[Opening Provided records section]

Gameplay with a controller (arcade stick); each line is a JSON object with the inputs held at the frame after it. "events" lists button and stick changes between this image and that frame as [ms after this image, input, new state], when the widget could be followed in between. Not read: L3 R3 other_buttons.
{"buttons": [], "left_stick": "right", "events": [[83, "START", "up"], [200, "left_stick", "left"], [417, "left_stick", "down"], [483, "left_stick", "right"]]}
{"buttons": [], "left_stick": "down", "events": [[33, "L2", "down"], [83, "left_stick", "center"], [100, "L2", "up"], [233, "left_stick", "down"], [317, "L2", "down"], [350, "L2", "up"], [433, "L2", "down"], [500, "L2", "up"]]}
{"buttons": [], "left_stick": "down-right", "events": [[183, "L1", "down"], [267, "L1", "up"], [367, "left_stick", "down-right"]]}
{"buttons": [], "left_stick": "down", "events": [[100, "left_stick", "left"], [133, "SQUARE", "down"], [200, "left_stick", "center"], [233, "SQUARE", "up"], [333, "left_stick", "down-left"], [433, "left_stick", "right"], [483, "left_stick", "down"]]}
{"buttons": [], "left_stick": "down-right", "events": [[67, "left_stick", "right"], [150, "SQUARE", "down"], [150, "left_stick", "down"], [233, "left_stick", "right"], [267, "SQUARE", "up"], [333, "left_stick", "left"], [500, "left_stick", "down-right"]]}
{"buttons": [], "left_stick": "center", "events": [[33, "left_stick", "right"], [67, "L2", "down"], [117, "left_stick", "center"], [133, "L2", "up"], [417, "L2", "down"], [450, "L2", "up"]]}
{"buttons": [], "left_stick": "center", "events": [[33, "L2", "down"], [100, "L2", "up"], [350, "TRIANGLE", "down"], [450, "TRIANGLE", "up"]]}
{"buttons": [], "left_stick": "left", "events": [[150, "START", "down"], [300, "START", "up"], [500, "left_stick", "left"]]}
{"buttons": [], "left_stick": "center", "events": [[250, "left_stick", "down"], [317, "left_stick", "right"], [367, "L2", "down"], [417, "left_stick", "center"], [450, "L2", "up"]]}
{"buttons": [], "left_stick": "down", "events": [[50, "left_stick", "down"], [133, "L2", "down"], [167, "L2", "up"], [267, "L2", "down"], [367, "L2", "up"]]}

[Closing Provided records section]

▸ **Work to complete**
Repeat the data word for word, leaving out no line.

▸ **Your response**
Gameplay with a controller (arcade stick); each line is a JSON object with the inputs held at the frame after it. "events" lists button and stick changes between this image and that frame as [ms after this image, input, new state], when the widget could be followed in between. Not read: L3 R3 other_buttons.
{"buttons": [], "left_stick": "right", "events": [[83, "START", "up"], [200, "left_stick", "left"], [417, "left_stick", "down"], [483, "left_stick", "right"]]}
{"buttons": [], "left_stick": "down", "events": [[33, "L2", "down"], [83, "left_stick", "center"], [100, "L2", "up"], [233, "left_stick", "down"], [317, "L2", "down"], [350, "L2", "up"], [433, "L2", "down"], [500, "L2", "up"]]}
{"buttons": [], "left_stick": "down-right", "events": [[183, "L1", "down"], [267, "L1", "up"], [367, "left_stick", "down-right"]]}
{"buttons": [], "left_stick": "down", "events": [[100, "left_stick", "left"], [133, "SQUARE", "down"], [200, "left_stick", "center"], [233, "SQUARE", "up"], [333, "left_stick", "down-left"], [433, "left_stick", "right"], [483, "left_stick", "down"]]}
{"buttons": [], "left_stick": "down-right", "events": [[67, "left_stick", "right"], [150, "SQUARE", "down"], [150, "left_stick", "down"], [233, "left_stick", "right"], [267, "SQUARE", "up"], [333, "left_stick", "left"], [500, "left_stick", "down-right"]]}
{"buttons": [], "left_stick": "center", "events": [[33, "left_stick", "right"], [67, "L2", "down"], [117, "left_stick", "center"], [133, "L2", "up"], [417, "L2", "down"], [450, "L2", "up"]]}
{"buttons": [], "left_stick": "center", "events": [[33, "L2", "down"], [100, "L2", "up"], [350, "TRIANGLE", "down"], [450, "TRIANGLE", "up"]]}
{"buttons": [], "left_stick": "left", "events": [[150, "START", "down"], [300, "START", "up"], [500, "left_stick", "left"]]}
{"buttons": [], "left_stick": "center", "events": [[250, "left_stick", "down"], [317, "left_stick", "right"], [367, "L2", "down"], [417, "left_stick", "center"], [450, "L2", "up"]]}
{"buttons": [], "left_stick": "down", "events": [[50, "left_stick", "down"], [133, "L2", "down"], [167, "L2", "up"], [267, "L2", "down"], [367, "L2", "up"]]}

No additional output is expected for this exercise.